To Write is to Create a Cultural Ratchet
Sedari kecil, saya gak pernah dapat urgensi untuk menulis. Dengan kemampuan komunikasi verbal saya yang cukupmumpuni, saya diberi kelebihan bisa menyampaikan isi kepala saya debgan lancar setiap di setiap obrolan. Dari obrolan ringan saat memperkenalkan diri ke orang baru, sampai presentasi di depan ratusan orang. Semua saya lalui dengan lancar. Dengan komunikasi lisan yang lancar, urgensi saya untuk menuangkan gagasan lewat tulisan jadi sangat minim.
“Writing is the exponentiation of the known. It create a cultural ratchet.” — Prof. Brian Cox
Hingga akhirnya saya paham arti menulis bukan sekedar menorehkan hitam diatas putih, tapi dia adalah penggerak roda peradaban.
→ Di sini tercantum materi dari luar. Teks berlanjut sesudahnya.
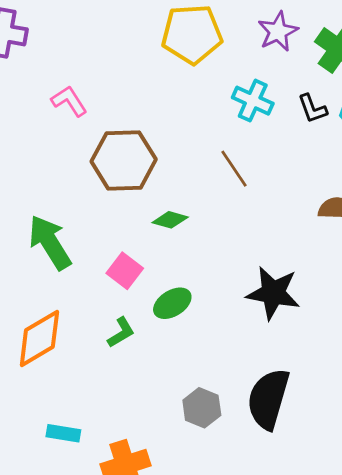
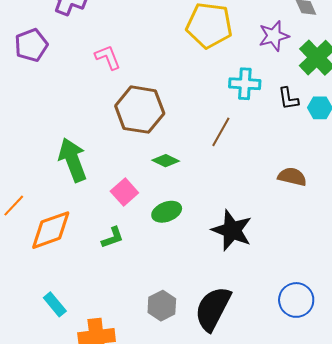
cyan cross: (253, 101) -> (245, 84), turned -32
brown line: (234, 169) -> (221, 132), turned 52
green ellipse: (172, 303) -> (167, 212), moved
cyan rectangle: (63, 433) -> (55, 304), turned 30

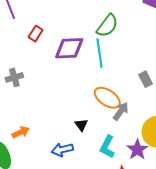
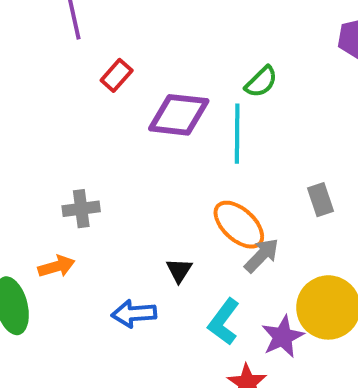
green semicircle: (107, 26) -> (261, 82), size x0.7
gray cross: (14, 77) -> (81, 209), moved

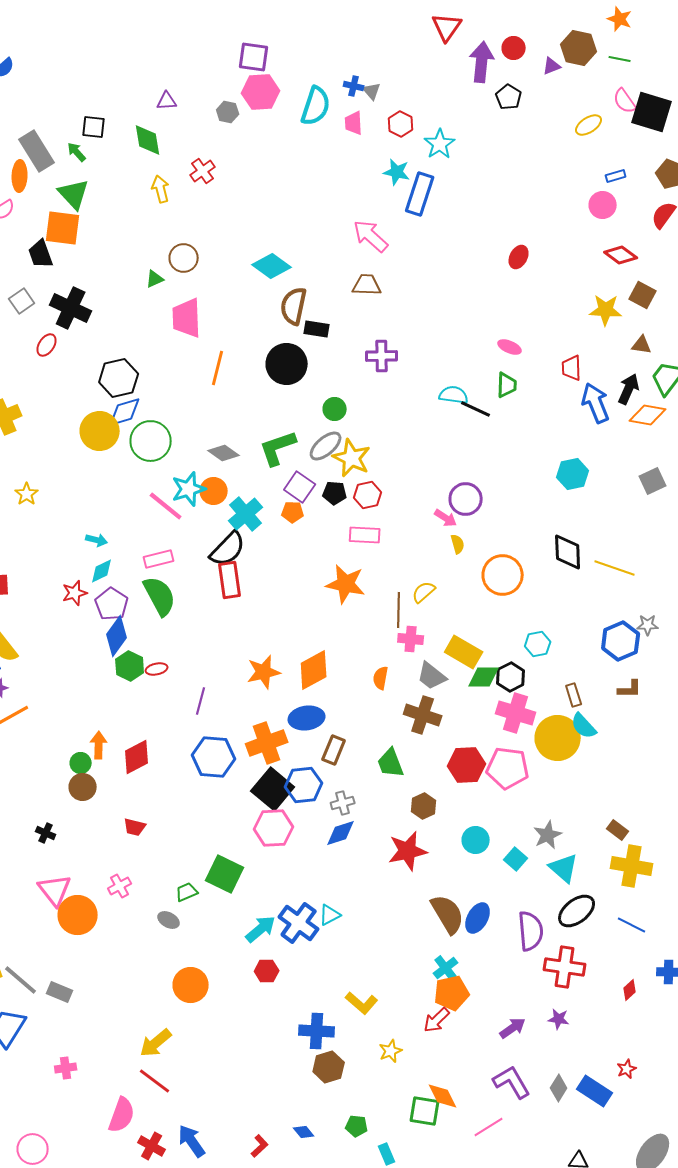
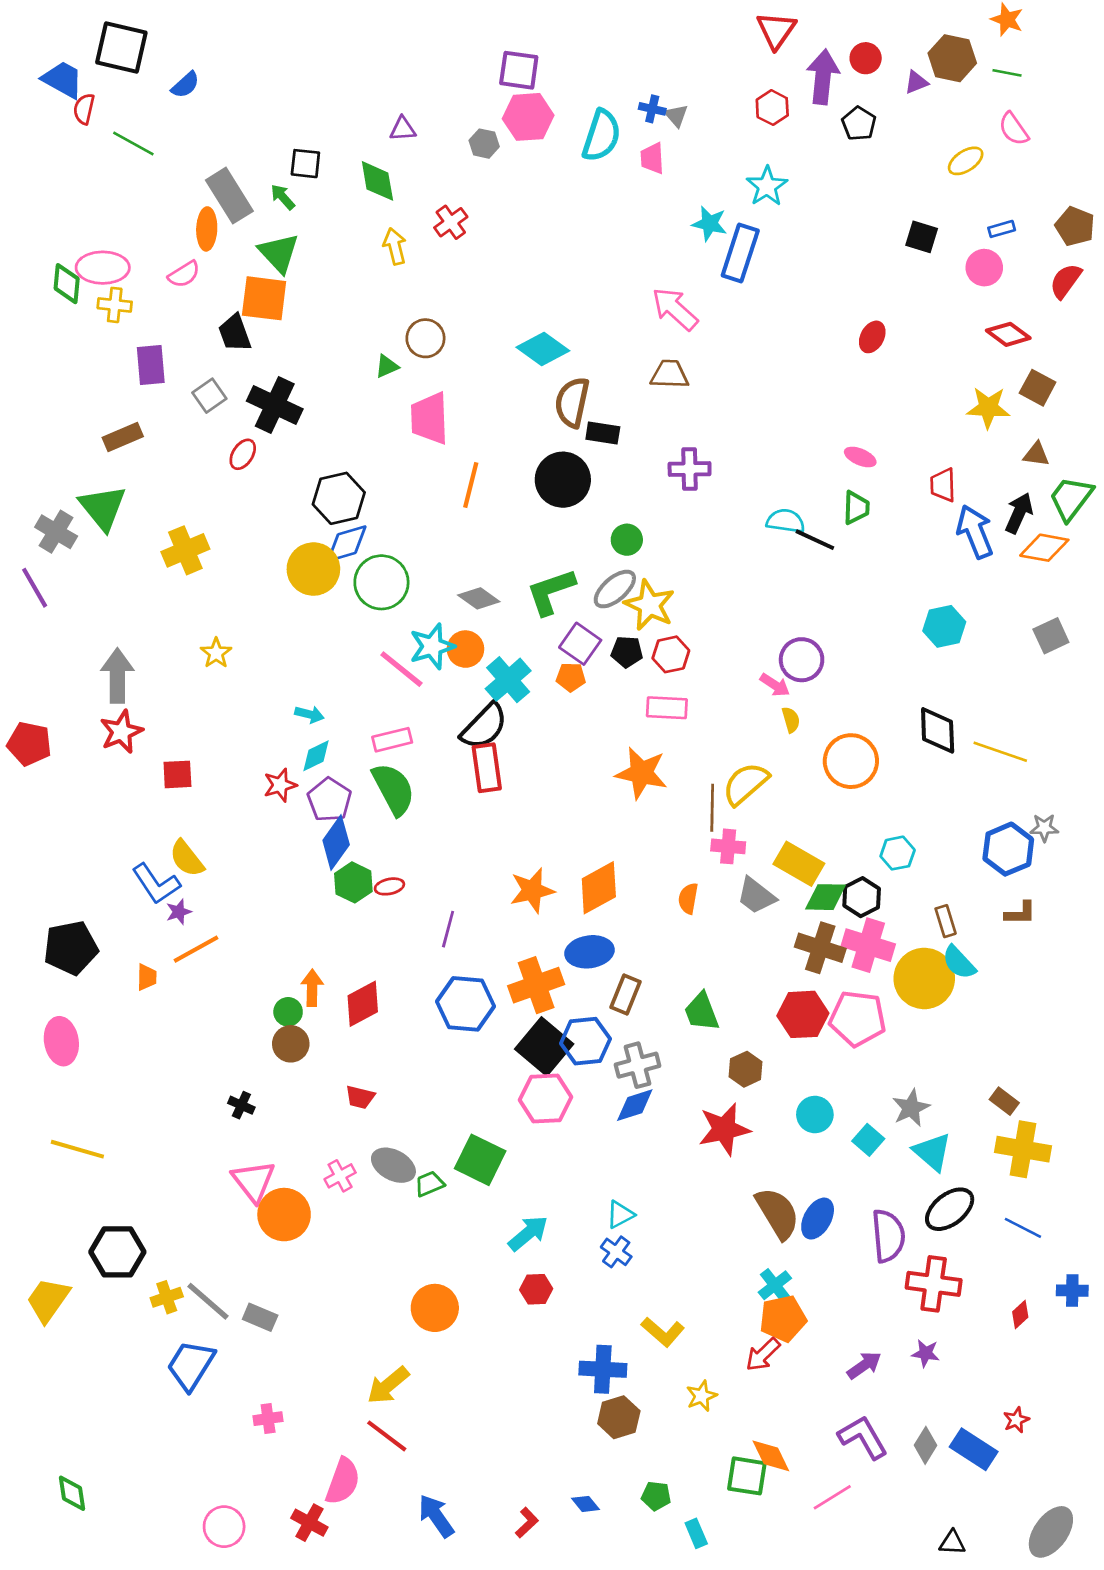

Saya suka banget definisi ini! Mari kita bedah kalimat ini di meja kadaver linguistik:
Exponentiation
; the operation of raising one quantity to the power of another
; memuai
Exponentiation of the known
; membuat sesuatu yang telah diketahui menjadi tumbuh, berkembang, dan berlipat ganda.
Ratchet
; a process that is perceived to be changing in a series of irreversible steps
; sesuatu yang tidak dapat di balikkan.
Cultural ratchet
; membuat perubahan budayawi, yang tidak bisa dikembalikan seperti bagaimana mestinya.
Petumbuhan pengetahuan yang dilipat gandakan lewat pembaca ini bisa mengubah pola pikir suatu budaya. Perubaha yang bekerja layaknya gerigi satu arah, tanpa tombol “undo”.
Saya baru tahu tentang pentingnya mewariskan gagasan lewat tulisan.. Ternyata bukan hanya untuk mengabadikan gagasan, tapi untuk mempercepat perubahan.
Saya teringat kata-kata Newton
“I build my knowledge in the shoulder of giants” — Newton
Euclid > Descartes > Galileo > Newton
Newton sebenernya “hanya” meneruskan gagasan dari para filsuf dan saintis yang sudah membuat cultural ratchet dari tulisan-tulisannya. Meneruskan warisan.
Renjana ini telah (berhasil) mendorong saya untuk menulis.